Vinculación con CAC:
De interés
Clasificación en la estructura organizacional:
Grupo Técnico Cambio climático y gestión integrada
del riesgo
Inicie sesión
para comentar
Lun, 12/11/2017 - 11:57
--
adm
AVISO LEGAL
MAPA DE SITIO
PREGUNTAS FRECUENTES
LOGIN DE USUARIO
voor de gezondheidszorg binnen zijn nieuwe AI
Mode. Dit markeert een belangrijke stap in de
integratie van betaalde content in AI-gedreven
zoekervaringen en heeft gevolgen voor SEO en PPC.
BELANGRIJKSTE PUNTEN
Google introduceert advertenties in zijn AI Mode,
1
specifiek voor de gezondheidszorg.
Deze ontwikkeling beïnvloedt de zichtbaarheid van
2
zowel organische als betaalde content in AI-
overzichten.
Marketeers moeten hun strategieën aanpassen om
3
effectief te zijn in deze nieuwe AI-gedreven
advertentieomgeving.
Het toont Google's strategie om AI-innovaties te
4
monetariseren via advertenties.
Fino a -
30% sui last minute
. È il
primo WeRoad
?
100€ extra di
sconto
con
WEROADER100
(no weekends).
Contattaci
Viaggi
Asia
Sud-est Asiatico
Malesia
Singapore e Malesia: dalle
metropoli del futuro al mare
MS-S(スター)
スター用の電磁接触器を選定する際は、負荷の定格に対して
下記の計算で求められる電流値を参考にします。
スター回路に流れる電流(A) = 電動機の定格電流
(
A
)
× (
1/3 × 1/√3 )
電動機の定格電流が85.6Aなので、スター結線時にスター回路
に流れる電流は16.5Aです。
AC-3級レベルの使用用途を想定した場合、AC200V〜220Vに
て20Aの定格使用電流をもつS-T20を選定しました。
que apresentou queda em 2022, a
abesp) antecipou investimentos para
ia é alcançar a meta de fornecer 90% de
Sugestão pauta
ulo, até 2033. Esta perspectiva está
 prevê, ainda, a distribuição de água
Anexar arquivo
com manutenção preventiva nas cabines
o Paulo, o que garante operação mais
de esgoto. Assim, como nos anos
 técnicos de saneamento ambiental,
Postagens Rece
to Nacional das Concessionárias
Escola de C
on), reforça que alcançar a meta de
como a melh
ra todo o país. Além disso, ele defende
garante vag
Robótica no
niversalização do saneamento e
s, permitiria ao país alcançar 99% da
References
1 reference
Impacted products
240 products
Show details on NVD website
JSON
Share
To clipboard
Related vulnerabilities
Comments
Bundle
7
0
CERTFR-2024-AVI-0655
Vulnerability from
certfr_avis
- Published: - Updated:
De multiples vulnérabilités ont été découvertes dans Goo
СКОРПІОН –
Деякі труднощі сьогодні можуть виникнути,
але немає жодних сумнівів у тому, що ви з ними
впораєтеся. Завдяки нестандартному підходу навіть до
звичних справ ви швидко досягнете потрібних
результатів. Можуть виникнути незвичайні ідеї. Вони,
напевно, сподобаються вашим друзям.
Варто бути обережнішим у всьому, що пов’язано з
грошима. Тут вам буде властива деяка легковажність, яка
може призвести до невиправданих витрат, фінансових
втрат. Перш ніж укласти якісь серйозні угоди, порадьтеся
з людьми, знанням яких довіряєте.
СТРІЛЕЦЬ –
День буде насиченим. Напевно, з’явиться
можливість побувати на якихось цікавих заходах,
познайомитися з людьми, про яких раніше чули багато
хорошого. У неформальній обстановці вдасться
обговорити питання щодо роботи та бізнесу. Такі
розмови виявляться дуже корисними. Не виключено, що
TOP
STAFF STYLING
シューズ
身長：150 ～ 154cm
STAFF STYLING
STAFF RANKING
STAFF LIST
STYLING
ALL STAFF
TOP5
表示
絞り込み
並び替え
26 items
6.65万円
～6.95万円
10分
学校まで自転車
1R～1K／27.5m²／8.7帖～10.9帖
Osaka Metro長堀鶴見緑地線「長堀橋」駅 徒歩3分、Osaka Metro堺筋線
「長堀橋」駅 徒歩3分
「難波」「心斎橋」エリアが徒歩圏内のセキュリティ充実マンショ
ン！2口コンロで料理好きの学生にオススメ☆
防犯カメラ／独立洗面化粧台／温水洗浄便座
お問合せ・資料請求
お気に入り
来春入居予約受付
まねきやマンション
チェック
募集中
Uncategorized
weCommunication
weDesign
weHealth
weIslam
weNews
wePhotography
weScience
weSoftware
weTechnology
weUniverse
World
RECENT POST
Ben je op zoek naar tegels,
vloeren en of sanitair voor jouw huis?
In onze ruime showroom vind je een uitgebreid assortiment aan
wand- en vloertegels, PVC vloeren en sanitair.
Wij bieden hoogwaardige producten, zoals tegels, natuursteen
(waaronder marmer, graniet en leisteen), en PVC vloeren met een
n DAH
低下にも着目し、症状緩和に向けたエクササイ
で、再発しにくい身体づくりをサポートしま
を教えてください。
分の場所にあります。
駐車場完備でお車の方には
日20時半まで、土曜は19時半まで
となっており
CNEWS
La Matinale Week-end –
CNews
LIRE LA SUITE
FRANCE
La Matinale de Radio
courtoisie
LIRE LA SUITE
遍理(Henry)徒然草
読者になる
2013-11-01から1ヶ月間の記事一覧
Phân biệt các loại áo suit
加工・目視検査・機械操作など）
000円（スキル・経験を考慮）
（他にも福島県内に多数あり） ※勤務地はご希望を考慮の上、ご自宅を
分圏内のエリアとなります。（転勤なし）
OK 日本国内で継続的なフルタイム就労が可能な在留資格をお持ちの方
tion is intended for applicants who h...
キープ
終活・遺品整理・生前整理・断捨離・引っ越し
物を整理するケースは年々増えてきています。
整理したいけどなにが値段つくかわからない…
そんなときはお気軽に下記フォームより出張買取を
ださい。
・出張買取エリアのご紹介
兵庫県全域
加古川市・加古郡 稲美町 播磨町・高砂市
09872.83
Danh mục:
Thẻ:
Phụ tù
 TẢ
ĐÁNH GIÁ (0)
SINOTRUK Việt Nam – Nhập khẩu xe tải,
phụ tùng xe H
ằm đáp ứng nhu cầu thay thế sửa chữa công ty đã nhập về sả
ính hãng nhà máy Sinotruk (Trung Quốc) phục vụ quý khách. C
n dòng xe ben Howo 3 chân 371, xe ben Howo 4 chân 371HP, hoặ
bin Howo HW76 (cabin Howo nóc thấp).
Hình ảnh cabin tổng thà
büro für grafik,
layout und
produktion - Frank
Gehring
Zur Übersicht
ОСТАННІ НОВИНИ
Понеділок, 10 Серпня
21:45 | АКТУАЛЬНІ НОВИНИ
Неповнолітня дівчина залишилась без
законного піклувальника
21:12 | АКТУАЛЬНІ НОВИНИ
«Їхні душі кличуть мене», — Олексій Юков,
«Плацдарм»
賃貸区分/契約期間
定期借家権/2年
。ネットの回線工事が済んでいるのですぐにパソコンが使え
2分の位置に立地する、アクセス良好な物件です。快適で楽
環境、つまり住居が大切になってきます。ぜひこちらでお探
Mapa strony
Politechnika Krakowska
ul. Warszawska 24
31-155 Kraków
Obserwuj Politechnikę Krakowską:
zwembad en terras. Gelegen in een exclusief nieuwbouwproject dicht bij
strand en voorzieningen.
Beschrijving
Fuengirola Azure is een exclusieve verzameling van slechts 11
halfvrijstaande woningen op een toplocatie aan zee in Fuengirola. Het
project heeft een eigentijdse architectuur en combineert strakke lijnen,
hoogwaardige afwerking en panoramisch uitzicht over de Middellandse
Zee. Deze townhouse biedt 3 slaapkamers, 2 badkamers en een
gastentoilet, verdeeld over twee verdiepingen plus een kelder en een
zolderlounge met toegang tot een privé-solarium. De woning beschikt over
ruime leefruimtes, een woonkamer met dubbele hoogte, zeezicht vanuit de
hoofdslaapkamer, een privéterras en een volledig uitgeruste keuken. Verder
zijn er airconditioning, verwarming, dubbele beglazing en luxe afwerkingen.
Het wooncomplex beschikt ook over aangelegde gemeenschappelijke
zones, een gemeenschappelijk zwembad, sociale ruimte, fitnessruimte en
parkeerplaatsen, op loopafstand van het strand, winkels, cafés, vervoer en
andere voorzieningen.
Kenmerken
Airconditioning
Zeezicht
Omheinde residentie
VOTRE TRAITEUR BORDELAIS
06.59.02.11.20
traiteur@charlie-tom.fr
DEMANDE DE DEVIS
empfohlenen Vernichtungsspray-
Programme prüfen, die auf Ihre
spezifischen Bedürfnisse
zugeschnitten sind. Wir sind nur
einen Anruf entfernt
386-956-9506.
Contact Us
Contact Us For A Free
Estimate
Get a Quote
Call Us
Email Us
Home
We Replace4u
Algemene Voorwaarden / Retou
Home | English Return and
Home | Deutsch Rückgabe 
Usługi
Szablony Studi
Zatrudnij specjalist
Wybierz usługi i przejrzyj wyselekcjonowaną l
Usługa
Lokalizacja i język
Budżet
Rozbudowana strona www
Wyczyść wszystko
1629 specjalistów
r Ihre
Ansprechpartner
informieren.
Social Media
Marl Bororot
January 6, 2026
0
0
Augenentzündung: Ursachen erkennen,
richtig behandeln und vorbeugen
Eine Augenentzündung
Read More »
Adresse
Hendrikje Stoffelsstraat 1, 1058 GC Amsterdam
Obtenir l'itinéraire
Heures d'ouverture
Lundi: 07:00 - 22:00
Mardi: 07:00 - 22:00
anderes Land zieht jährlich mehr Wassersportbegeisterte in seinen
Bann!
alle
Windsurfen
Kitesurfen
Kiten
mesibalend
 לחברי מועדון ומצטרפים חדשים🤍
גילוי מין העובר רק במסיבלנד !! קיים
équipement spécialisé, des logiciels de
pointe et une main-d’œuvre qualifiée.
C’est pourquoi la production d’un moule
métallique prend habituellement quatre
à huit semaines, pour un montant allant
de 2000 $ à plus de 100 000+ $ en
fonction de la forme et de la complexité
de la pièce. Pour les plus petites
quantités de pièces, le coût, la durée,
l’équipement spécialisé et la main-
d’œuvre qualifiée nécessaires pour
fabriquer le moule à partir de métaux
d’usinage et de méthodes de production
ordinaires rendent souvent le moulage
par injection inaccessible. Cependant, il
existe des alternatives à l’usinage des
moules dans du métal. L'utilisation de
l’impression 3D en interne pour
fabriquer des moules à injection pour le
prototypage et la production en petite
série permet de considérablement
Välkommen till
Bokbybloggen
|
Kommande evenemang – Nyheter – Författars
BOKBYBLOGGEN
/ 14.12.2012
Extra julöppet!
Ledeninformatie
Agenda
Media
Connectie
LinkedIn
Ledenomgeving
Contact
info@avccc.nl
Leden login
--------------------------------
An exact copy of the lines above between the line holding "звичних справ ви швидко досягнете потрібних" and the line holding "День буде насиченим. Напевно, з’явиться", inclusive, is the whole answer.

звичних справ ви швидко досягнете потрібних
результатів. Можуть виникнути незвичайні ідеї. Вони,
напевно, сподобаються вашим друзям.
Варто бути обережнішим у всьому, що пов’язано з
грошима. Тут вам буде властива деяка легковажність, яка
може призвести до невиправданих витрат, фінансових
втрат. Перш ніж укласти якісь серйозні угоди, порадьтеся
з людьми, знанням яких довіряєте.
СТРІЛЕЦЬ –
День буде насиченим. Напевно, з’явиться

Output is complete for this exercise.